Primary considerations in the assessment of direct testing methods include the test method’s performance characteristics (such as test sensitivity and specificity), availability of the test and practicality for clinical use. A comparison of the different detection methods for T. pallidum is given in Table 1. As summarized in Table 1, most of the methods involved are either impractical (eg, RIT), not commercially available nor Health Canada licensed (DFA-TP, PCR), or requires special microscope and technical experience in microscopy (dark field or phase contrast microscopy). Therefore, implementation of direct testing for T. pallidum in the clinical laboratory would require careful planning and validation of the method and reagents employed. Proficiency testing should also be part of the program to ensure standards and consistency of results. Currently, there are no Health Canada-approved PCR products for the detection of syphilis and laboratories developed their own in-house tests using commercially available reagents and based on peer-reviewed literature. There is also no external proficiency panel available through College of American Pathologists (CAP).
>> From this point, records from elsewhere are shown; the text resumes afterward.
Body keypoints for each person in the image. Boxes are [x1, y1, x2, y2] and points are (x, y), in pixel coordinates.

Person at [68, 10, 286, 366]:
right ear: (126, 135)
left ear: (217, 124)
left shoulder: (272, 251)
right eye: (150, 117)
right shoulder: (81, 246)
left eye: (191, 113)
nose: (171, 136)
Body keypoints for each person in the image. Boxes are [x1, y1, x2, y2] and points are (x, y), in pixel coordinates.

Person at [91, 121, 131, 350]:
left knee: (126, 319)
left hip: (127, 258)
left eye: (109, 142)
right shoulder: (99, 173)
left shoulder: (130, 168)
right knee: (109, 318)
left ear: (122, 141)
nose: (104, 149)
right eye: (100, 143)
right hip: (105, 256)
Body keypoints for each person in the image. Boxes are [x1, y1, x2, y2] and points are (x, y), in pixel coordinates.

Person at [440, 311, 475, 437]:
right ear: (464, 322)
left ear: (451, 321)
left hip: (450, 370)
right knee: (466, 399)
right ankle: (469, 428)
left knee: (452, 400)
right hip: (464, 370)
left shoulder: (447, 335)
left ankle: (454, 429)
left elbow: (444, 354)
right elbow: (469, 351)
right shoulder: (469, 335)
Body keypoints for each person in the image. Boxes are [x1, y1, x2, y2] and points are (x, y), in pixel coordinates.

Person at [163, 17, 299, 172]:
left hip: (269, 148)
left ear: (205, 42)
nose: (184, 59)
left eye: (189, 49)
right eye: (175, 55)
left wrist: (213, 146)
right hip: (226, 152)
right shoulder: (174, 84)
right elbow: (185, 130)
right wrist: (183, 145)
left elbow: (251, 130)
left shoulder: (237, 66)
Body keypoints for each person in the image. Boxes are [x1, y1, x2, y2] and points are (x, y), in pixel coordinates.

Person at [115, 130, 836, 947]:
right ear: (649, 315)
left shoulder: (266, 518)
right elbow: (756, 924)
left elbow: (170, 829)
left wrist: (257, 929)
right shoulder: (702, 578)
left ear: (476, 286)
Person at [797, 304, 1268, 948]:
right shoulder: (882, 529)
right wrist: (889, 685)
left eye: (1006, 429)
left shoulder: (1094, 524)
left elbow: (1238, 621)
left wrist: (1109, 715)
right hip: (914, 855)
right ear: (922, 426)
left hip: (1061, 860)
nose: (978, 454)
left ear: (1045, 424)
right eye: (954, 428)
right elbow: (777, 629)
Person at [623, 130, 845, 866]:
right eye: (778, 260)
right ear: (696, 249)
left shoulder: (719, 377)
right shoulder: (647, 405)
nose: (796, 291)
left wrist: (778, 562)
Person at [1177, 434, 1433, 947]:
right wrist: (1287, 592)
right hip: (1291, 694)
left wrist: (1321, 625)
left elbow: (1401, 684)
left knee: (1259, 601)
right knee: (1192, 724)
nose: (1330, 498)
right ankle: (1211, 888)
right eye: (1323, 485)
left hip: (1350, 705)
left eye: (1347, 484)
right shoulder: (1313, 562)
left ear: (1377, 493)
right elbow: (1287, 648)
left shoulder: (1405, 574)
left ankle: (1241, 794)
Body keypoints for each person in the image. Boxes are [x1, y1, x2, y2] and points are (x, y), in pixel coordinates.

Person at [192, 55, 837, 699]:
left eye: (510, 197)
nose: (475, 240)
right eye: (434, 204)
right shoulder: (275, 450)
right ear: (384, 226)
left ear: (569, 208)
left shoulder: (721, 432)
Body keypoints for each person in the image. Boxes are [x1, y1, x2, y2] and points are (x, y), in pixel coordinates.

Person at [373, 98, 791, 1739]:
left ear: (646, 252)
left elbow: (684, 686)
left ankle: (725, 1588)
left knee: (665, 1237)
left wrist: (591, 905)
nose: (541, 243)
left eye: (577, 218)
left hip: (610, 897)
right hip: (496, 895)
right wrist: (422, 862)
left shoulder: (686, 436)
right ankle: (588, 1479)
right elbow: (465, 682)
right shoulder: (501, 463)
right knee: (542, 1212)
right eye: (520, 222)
For wider application of PCR assays to diagnose and characterize syphilis infections, studies are needed to improve the diagnostic sensitivity of PCR assays performed on non-ulcerative specimens. To meet this goal, either more sensitive assays, better methods to concentrate pathogens or DNA in clinical specimens are required or better knowledge of where the treponemes may be during the various stages of disease. As more laboratories are using PCR methods for diagnosis of diseases, these issues, ranging from specimen sources, extraction and concentrations of pathogen DNA, PCR platforms, availability of standardised and commercially available kits, and proficiency testing, will become more pressing and may require a coordinated approach to provide solutions.